Manhattan
From
septimus_millenicom@q.com@21:1/5 to
All on Fri Mar 10 12:28:42 2023
I haven't been to Manhattan since 2018, and even that was a visit
cut short by a hurricane. So much has changed. The Lincoln theaters
on Broadway and W60 closed. The Upper East Side was hit hard
by COVID and many shops are closed (entire buildings are for sale).
But that was nothing compared to the Wall Street area, which was a ghost
during a Friday lunch hour. On the other hand the new World Trade
Center area has been built up nicely. (I have never been to the old WTC,
come to think of it.) And in terms of cultural events, no city remotely compares to New York. I caught the retrospective of Claire Denis'
_Chocolat_ (not well attended) and Lou Ye's _Suzhou River_ (almost
a full house at Film Forum). The events that I missed (the entire
Rendezvous with French Cinema, with two films starring Sandrine
Kiberlain; the entire Jeanne Moreau series, especially _The Lovers_;
the play with Oscar Isaac and Rachel Brosnahan in BAM; Hilary
Hahn playing Bach ... would each have been the event of the year
in most cities.
This was my _Return to Montauk_ tour, but I had to skip the main
event (drive to Montauk) due to the miserable weather. I did make
it to the New York Public Library on 42 St, the Algonquin hotel, and
the Gramecy Park/Irving Place sites which were prime attractions
in Volker Schlondorff's film.
Ob movies: I tried to watch _Mank_ on Netflix and could barely
make it to the halfway point. Almost every character in every scene
is backlit so you can see at most a tenth of his/her face. It is almost
as if David Fincher wants to dare to critics to finally call him on his technical ineptitude. (He is already guilty of all those ugly yellow-green lighting in recent films because every film school wants to imitate his
ugly look.) He has been going downhill for many, many years, but
few critics have the nerve to speak up.

□ □ □ □

Summarize the Manhattan post above in three sentences.

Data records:
□ □ □ □

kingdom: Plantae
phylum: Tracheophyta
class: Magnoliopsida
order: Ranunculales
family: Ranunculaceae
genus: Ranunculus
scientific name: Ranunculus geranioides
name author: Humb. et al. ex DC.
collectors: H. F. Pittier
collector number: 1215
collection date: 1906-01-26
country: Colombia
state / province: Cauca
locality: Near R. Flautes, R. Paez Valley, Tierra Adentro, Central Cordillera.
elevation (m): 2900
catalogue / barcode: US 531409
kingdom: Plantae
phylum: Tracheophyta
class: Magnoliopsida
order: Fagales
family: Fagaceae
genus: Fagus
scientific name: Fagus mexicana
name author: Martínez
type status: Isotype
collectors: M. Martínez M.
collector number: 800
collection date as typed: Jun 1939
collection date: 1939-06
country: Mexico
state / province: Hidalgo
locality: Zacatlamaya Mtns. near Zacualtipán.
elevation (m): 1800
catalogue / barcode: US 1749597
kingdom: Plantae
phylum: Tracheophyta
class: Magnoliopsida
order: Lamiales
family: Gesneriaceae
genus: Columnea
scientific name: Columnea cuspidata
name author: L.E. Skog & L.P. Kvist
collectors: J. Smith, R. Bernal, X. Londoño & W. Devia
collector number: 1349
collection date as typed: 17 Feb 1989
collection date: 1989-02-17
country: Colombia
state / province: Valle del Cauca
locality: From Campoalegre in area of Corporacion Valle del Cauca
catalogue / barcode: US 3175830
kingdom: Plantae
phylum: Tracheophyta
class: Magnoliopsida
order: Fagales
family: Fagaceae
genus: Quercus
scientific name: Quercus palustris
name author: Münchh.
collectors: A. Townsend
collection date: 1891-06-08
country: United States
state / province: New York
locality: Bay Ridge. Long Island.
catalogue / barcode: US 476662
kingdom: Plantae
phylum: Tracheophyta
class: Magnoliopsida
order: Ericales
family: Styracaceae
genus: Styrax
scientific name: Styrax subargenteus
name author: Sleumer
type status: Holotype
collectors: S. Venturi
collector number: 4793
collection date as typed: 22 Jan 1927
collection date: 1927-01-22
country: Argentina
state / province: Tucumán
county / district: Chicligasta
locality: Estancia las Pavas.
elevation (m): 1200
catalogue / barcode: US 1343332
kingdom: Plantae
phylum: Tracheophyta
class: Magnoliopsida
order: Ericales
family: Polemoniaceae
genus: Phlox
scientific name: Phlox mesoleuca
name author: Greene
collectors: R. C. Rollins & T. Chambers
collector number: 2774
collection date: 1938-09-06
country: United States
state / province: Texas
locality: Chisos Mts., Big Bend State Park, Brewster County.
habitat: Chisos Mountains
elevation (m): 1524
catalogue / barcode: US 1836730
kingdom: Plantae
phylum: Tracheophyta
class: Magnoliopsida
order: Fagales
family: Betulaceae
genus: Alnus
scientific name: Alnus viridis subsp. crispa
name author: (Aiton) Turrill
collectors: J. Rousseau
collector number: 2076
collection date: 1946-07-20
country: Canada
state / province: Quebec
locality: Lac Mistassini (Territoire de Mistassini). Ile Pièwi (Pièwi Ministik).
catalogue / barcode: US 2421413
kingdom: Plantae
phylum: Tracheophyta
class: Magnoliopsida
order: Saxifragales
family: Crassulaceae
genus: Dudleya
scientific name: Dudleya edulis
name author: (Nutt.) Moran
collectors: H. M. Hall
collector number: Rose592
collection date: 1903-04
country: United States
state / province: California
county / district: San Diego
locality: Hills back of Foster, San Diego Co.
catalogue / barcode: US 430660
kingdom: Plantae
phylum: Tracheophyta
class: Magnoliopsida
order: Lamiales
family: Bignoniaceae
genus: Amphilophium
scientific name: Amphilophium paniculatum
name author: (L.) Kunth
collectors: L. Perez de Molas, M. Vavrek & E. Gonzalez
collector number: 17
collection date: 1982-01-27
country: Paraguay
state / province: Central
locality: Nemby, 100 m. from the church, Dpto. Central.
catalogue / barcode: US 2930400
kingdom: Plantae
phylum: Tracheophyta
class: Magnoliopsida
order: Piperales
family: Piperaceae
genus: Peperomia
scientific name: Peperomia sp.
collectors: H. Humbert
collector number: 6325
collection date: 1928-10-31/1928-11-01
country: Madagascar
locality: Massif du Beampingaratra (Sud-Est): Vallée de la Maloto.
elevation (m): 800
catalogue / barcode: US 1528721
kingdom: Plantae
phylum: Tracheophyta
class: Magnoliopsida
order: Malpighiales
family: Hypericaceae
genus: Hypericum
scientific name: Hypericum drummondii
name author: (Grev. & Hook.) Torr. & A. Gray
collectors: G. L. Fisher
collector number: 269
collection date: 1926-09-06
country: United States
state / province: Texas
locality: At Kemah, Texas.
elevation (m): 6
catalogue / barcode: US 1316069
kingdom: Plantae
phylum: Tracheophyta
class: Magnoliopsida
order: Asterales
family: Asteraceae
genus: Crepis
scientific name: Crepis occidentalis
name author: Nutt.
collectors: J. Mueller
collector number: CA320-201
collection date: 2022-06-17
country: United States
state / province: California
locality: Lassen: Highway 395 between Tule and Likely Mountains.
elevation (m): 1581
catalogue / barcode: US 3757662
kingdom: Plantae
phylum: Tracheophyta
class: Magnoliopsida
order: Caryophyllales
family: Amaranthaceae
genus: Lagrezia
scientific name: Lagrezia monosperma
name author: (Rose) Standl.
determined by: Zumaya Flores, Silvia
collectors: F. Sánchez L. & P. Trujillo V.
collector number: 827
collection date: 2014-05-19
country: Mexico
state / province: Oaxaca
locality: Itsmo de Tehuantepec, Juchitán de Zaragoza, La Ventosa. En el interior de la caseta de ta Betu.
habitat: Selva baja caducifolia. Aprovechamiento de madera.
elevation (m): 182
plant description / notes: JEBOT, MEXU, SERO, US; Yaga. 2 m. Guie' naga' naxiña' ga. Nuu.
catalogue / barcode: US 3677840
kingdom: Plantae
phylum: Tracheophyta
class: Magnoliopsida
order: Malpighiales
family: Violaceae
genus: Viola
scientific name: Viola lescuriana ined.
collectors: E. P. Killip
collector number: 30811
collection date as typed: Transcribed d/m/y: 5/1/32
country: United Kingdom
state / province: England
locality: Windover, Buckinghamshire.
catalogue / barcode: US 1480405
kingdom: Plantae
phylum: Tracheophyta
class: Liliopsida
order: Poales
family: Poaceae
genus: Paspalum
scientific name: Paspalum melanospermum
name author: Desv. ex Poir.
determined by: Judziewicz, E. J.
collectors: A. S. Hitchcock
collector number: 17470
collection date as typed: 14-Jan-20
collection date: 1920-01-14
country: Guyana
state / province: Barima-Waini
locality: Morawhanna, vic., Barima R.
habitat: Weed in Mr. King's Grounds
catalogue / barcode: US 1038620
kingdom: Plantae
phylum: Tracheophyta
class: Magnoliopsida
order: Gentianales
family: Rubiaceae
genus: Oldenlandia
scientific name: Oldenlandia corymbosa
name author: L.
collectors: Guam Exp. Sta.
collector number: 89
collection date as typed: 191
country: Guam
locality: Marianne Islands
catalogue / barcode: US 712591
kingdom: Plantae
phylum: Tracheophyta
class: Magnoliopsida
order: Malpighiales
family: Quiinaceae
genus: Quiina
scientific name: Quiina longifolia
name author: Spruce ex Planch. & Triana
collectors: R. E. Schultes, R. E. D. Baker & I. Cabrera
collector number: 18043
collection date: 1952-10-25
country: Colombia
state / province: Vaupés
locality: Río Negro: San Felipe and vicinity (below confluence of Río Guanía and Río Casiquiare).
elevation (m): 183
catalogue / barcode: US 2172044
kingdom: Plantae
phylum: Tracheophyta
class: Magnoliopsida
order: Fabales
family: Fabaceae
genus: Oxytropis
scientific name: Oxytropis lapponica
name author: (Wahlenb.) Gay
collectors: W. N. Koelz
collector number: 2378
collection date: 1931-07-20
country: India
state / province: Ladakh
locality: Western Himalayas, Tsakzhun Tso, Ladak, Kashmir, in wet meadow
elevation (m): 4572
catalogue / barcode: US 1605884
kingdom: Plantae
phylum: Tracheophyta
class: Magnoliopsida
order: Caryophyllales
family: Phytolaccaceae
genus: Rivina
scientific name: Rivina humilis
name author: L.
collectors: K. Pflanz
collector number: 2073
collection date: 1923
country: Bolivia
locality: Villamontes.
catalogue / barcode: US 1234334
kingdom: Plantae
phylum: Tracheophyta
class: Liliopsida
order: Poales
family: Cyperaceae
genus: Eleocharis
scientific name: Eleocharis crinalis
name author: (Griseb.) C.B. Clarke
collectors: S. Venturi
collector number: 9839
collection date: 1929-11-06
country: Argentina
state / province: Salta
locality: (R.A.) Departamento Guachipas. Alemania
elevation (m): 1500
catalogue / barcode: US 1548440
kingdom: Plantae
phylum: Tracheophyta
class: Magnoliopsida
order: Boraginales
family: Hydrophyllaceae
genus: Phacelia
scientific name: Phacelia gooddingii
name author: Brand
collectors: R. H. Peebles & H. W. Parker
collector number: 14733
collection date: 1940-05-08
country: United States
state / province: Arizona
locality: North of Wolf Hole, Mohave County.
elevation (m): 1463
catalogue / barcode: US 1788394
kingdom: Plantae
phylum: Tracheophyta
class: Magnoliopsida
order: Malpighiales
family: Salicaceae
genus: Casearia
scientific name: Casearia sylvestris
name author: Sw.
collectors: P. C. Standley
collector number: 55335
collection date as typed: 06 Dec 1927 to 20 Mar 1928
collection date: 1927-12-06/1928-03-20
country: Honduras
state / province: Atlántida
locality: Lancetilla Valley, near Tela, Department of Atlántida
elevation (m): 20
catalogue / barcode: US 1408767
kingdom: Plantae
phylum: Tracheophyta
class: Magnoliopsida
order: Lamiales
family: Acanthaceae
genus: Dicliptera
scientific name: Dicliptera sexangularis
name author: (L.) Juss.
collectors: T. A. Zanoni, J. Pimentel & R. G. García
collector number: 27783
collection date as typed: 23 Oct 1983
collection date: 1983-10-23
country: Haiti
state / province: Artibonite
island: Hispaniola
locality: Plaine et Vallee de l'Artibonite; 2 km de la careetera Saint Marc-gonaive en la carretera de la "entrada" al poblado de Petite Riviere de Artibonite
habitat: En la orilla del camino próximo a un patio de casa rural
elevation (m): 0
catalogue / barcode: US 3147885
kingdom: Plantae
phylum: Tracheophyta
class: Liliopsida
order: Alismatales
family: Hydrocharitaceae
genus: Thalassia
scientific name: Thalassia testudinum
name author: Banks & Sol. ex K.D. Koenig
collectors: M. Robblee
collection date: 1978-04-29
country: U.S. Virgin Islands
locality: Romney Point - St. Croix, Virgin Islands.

□ □ □ □

Solution:
Visiting Manhattan for the first time since 2018, the writer found that much had changed: the Lincoln theaters on Broadway and W60 had closed, COVID had left many Upper East Side shops closed, and the Wall Street area was a ghost during a Friday lunch hour, though the new World Trade Center area had been built up nicely. The writer caught screenings of Claire Denis' _Chocolat_ and Lou Ye's _Suzhou River_, and on this _Return to Montauk_ tour skipped the drive to Montauk because of miserable weather but visited the New York Public Library on 42 St, the Algonquin hotel, and Irving Place sites featured in Volker Schlondorff's film. The writer could barely get halfway through _Mank_ on Netflix because almost every character in every scene is backlit, and claims David Fincher has been going downhill for many years while few critics have the nerve to speak up.